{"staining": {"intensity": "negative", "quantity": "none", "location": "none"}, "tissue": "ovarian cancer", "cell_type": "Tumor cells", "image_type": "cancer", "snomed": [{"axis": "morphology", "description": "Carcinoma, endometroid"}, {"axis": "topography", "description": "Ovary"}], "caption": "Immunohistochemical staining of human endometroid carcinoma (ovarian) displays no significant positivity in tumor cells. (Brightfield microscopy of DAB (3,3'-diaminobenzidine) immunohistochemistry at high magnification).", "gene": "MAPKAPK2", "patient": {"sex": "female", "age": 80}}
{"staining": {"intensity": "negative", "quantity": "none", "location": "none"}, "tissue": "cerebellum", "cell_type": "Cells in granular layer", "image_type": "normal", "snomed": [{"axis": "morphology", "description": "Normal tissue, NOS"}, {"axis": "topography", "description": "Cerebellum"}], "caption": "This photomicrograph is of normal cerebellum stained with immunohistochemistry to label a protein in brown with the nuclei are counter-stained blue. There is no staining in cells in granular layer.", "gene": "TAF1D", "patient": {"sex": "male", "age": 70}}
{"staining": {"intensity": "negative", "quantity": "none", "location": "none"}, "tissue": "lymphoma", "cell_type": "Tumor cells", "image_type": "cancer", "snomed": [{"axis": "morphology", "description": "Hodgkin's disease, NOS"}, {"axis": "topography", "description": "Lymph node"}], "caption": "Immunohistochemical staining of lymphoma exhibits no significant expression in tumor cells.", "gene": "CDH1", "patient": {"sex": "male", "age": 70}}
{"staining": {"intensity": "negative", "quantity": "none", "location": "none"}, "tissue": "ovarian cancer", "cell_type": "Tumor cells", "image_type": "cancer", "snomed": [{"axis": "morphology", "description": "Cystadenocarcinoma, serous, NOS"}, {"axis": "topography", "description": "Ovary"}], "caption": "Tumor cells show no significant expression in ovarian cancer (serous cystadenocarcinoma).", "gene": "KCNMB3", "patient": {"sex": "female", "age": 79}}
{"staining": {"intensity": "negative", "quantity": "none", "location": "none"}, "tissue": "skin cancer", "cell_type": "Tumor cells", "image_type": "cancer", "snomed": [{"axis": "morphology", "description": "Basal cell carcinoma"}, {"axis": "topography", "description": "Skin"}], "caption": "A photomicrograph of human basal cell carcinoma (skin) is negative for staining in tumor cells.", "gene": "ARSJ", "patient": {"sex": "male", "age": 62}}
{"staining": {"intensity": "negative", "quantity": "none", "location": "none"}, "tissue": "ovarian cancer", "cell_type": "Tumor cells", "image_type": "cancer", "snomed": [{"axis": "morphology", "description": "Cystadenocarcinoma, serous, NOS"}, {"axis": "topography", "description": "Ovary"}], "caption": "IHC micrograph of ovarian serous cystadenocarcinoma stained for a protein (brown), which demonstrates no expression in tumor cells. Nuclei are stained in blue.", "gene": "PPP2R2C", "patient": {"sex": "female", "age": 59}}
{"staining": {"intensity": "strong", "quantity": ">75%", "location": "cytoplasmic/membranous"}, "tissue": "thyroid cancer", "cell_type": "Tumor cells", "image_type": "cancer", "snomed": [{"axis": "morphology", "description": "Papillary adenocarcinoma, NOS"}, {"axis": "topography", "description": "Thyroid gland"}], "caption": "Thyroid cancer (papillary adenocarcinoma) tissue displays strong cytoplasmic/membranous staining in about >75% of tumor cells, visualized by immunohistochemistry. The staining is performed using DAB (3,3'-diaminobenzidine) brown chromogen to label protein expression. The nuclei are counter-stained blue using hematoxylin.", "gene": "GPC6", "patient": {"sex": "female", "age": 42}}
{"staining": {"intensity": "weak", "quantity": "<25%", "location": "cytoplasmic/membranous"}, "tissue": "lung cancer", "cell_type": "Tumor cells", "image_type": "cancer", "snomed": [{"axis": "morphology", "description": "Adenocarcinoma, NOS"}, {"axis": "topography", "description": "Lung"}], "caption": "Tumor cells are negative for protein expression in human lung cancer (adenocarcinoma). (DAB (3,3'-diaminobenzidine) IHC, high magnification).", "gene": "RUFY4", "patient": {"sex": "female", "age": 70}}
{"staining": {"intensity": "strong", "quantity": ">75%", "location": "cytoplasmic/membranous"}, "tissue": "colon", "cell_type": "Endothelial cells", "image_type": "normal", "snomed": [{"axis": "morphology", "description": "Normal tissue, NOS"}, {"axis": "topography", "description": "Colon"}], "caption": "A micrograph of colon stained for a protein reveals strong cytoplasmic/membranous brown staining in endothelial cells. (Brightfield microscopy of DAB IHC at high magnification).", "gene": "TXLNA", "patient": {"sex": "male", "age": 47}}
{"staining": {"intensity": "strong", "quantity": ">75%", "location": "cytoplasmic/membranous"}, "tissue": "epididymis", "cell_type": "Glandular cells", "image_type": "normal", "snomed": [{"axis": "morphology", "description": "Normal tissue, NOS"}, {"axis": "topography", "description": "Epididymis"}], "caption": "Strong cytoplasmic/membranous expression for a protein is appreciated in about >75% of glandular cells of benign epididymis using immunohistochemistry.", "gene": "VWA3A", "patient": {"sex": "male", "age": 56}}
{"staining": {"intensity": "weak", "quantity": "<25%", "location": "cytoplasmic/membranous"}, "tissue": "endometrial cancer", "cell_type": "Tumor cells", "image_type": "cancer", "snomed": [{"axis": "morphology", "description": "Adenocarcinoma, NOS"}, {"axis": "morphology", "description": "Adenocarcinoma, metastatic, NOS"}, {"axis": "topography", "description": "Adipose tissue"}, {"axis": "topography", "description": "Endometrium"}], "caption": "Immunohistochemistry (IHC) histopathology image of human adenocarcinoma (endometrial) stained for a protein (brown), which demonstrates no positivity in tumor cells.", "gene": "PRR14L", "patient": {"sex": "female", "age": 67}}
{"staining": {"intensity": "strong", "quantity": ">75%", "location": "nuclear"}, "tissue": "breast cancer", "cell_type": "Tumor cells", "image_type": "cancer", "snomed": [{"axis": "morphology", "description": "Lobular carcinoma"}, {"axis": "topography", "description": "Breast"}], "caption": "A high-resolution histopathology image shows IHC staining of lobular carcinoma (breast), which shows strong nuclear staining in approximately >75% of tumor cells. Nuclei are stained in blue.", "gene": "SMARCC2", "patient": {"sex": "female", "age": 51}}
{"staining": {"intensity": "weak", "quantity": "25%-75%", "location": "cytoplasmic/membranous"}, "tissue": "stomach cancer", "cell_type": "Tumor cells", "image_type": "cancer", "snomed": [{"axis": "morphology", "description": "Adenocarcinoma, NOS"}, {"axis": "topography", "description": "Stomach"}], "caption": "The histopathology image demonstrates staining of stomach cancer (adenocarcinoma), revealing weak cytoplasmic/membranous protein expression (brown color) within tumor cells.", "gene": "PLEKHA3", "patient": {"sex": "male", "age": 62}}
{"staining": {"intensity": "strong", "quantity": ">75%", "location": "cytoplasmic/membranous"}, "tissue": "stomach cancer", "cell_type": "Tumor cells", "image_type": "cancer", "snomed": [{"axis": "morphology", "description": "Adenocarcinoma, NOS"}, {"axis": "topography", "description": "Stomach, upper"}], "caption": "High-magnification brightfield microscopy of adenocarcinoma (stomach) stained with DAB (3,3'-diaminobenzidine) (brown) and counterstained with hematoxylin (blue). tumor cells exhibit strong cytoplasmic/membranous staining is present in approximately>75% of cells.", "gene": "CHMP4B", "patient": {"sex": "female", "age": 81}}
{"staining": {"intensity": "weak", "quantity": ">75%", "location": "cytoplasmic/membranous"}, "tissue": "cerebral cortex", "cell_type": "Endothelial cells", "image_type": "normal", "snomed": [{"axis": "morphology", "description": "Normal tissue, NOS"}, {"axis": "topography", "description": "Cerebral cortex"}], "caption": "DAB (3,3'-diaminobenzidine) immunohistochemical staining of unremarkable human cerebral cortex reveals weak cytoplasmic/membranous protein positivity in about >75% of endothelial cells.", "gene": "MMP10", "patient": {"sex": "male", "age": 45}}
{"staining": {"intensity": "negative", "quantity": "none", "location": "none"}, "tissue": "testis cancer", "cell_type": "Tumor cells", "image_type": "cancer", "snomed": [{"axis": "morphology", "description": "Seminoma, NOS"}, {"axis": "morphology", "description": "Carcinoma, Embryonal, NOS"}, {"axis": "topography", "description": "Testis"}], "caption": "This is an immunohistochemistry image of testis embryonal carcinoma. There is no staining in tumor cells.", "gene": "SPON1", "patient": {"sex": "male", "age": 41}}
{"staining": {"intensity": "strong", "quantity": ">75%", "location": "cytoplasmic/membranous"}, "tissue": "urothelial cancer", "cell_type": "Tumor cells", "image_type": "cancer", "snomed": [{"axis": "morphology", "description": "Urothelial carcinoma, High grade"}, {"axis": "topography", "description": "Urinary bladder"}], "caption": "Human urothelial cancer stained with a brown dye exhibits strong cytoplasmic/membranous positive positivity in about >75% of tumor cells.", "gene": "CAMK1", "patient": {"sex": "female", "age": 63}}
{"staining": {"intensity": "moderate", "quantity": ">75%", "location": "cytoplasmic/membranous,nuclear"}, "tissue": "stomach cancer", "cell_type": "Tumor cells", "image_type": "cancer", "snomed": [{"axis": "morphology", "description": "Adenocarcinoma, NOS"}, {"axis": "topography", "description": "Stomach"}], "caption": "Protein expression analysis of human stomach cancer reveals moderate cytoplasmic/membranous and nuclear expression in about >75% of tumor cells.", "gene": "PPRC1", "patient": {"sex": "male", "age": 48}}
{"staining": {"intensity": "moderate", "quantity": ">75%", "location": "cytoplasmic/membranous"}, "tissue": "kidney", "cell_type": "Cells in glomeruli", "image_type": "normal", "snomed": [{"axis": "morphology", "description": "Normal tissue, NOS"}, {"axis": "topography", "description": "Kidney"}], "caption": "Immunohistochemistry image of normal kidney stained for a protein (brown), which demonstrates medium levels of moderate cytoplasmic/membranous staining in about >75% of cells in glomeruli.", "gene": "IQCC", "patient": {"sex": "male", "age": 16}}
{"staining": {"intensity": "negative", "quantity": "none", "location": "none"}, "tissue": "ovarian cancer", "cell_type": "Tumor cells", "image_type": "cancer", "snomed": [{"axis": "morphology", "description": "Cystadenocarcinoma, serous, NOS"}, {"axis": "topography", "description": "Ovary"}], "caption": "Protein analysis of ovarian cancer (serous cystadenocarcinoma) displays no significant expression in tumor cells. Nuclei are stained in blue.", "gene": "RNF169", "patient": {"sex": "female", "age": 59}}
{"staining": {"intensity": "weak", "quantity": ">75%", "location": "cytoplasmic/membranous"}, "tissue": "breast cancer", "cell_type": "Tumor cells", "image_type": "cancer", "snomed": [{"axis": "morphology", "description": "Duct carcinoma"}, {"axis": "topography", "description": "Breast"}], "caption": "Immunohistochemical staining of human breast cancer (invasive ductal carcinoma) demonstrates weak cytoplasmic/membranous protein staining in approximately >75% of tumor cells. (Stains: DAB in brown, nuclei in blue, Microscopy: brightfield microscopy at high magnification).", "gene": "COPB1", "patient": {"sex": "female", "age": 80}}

**ACTION ITEM:**
For this exercise, return every line from the data that holds the string "using".

**ANSWER TO THE EXERCISE:**
{"staining": {"intensity": "strong", "quantity": ">75%", "location": "cytoplasmic/membranous"}, "tissue": "thyroid cancer", "cell_type": "Tumor cells", "image_type": "cancer", "snomed": [{"axis": "morphology", "description": "Papillary adenocarcinoma, NOS"}, {"axis": "topography", "description": "Thyroid gland"}], "caption": "Thyroid cancer (papillary adenocarcinoma) tissue displays strong cytoplasmic/membranous staining in about >75% of tumor cells, visualized by immunohistochemistry. The staining is performed using DAB (3,3'-diaminobenzidine) brown chromogen to label protein expression. The nuclei are counter-stained blue using hematoxylin.", "gene": "GPC6", "patient": {"sex": "female", "age": 42}}
{"staining": {"intensity": "strong", "quantity": ">75%", "location": "cytoplasmic/membranous"}, "tissue": "epididymis", "cell_type": "Glandular cells", "image_type": "normal", "snomed": [{"axis": "morphology", "description": "Normal tissue, NOS"}, {"axis": "topography", "description": "Epididymis"}], "caption": "Strong cytoplasmic/membranous expression for a protein is appreciated in about >75% of glandular cells of benign epididymis using immunohistochemistry.", "gene": "VWA3A", "patient": {"sex": "male", "age": 56}}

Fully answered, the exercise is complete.